Protagonista di questa vicenda, che arriva da Bergamo, è Ervin, un 39enne che, nei giorni scorsi, si è sottoposto a un delicatissimo trapianto di fegato, reso ancor più urgente da gravi problematiche alla vena porta. Un’operazione lunga e complessa, ma che si è risolta positivamente in attesa ora del normale decorso post operatorio.

Il problema di Ervin inizia fin da bambino, con un protrarsi dei disagi fino all’età adulta.
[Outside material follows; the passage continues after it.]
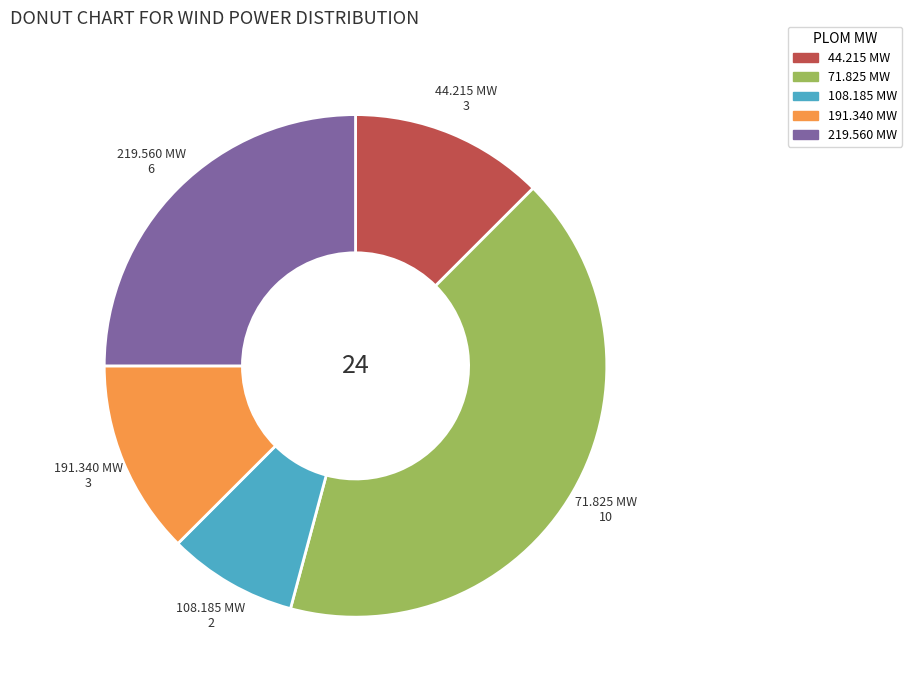

Is there any slice that represents more than half of the pie?

No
Nella capitale britannica, i costi elevati del sistema sanitario locale avevano reso irraggiungibile il traguardo del trapianto e, in base a quanto testimoniato a Bergamo News dalla sua amica di infanzia, Sonila, “anche alcune città italiane, seppur avendolo accolto e curato, non avevano fornito sufficienti garanzie sul fatto di poter intervenire chirurgicamente su di lui vista la problematica e i rischi elevati a essa collegati”. Poi l’arrivo al Papa Giovanni XXIII.

Una volta esaminate le sue condizioni, Ervin viene messo lista d’attesa per il trapianto: una settimana fa la telefonata che l’organo è arrivato e l’intervento si può fare. Il team del professor Michele Colledan, con a capo i dottori Michela Guizzetti e Domenico Pinelli, gli salva la vita.

Dopo la storia di Ismail, 400esimo trapianto effettuato al policlinico di Bari, un altro esempio di professionalità e sensibilità sociale del nostro Servizio sanitario nazionale.